She’s suggested changes and performed pre-listing renovations to hundreds of homes over her 20-year career. “Nothing is more satisfying than seeing my sellers close their homes at over-market value prices as a result of making capital improvements that I’ve suggested before launching the listing,” she says. Here are her tips.
Do your research. McLaughlin notes that an agent “can’t make decisions and recommendations with someone else’s money unless they have a background in this. It takes years to acquire the necessary experience to make expensive investment decisions,” she says. So, participate in some remodels, talk to interior designers, and go to some classes on remodeling to gain that experience. Also, get to know the market and homes in the area.
Know when to start and stop. “I find that a lot of agents don’t understand where to start and stop as it pertains to capital improvements so the sellers can avoid overspending,” she says. “Anyone can tell a homeowner to paint, carpet, etc. However, that agent must know the exact palette that the market responds to and guide sellers in exactly what to do, and not do, in alignment with the home’s valuation, neighborhood, and demographics of potential buyers, among other things,” says McLaughlin.
Include a proposal in your listing package. McLaughlin recommends that agents include a detailed market analysis based on comps going back one to two years, an overview of marketing and social media efforts and a list of pre-listing improvement recommendations for staging and capital improvements.
Provide references. Provide references/written testimony with sellers you have very recently worked with so that your current prospective seller can have assurances about the value you add to their home sale.

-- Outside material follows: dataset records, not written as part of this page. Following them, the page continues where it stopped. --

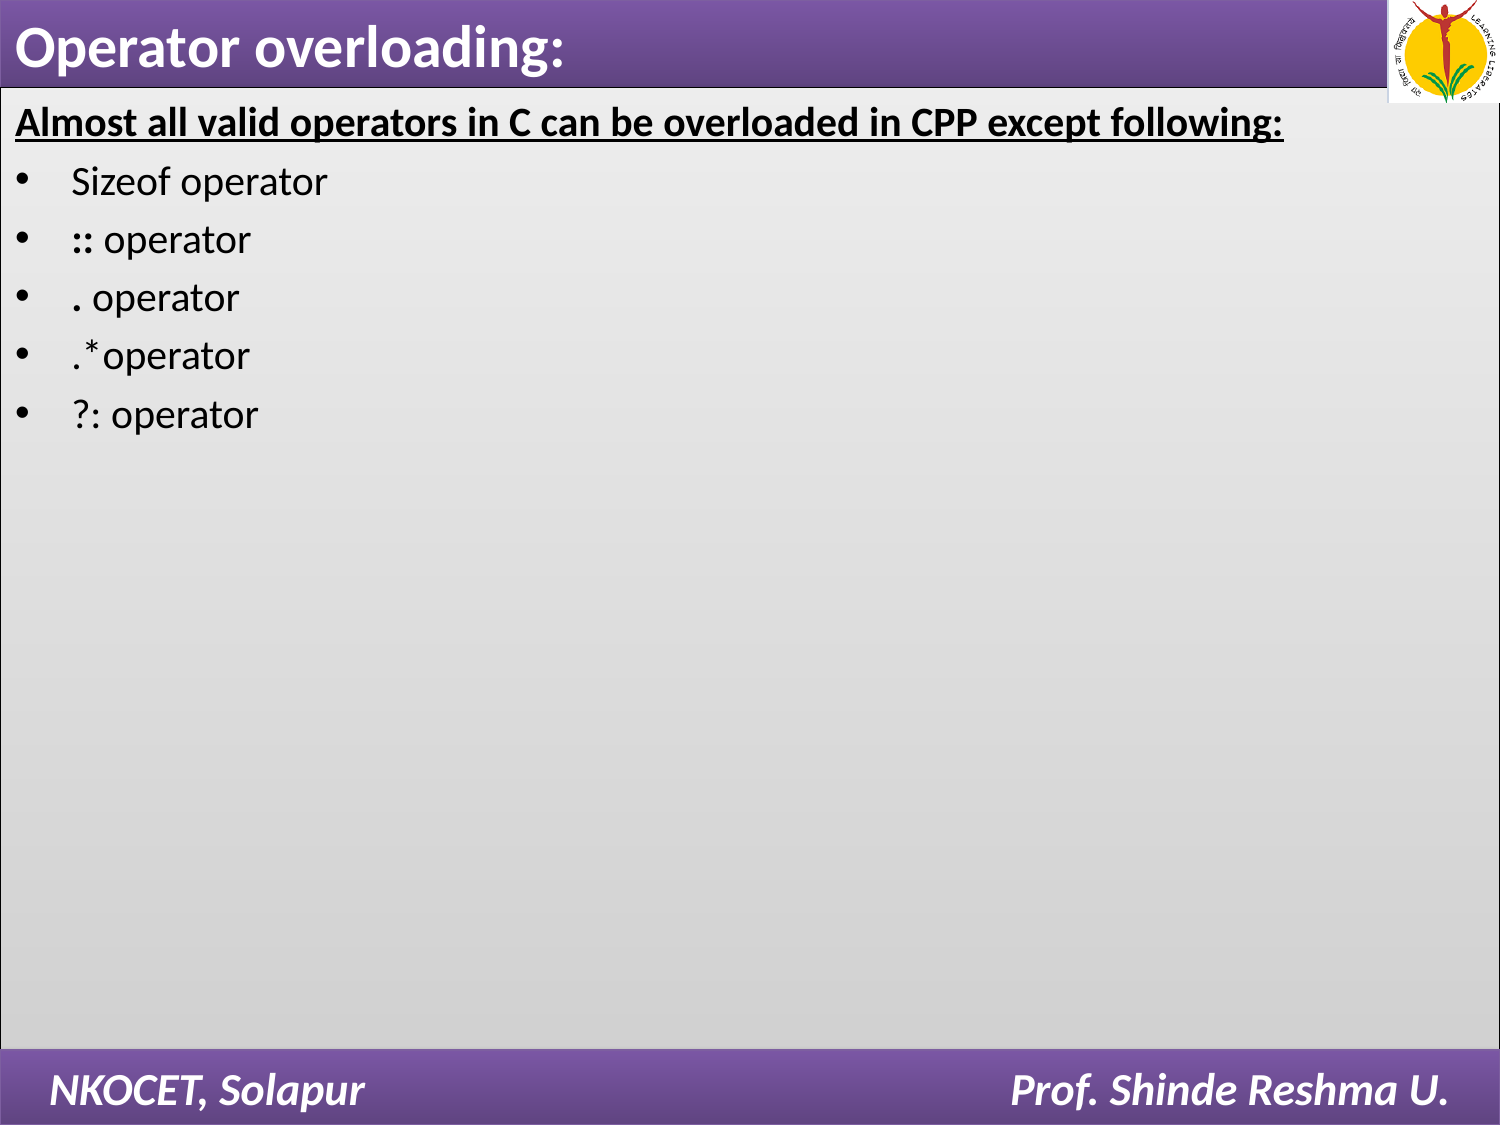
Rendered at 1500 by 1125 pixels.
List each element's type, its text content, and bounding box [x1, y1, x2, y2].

picture [1387, 0, 1500, 104]
text_box NKOCET, Solapur Prof. Shinde Reshma U. [0, 1049, 1500, 1125]
title Operator overloading: [0, 0, 1385, 86]
list Almost all valid operators in C can be overloaded in CPP except following: Sizeof operator :: operator . operator .*operator ?: operator [0, 87, 1500, 1049]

The key, says McLaughlin, is “you must differentiate yourself in the marketplace and provide value that others can’t. Communicate honestly with your sellers, even if it means you risk losing the business. Great, long term and successful sales businesses are built on a rock-solid core of trust and integrity.” And, that includes being honest about the pre-listing remodeling necessary to get the highest price possible on a home. “If you have the experience, differentiate yourself by providing prospective sellers with an incredibly clear and detailed proposal of pre-listing renovation and design suggestions so that they understand the value of what you’re doing for them. Then, get the home sold!”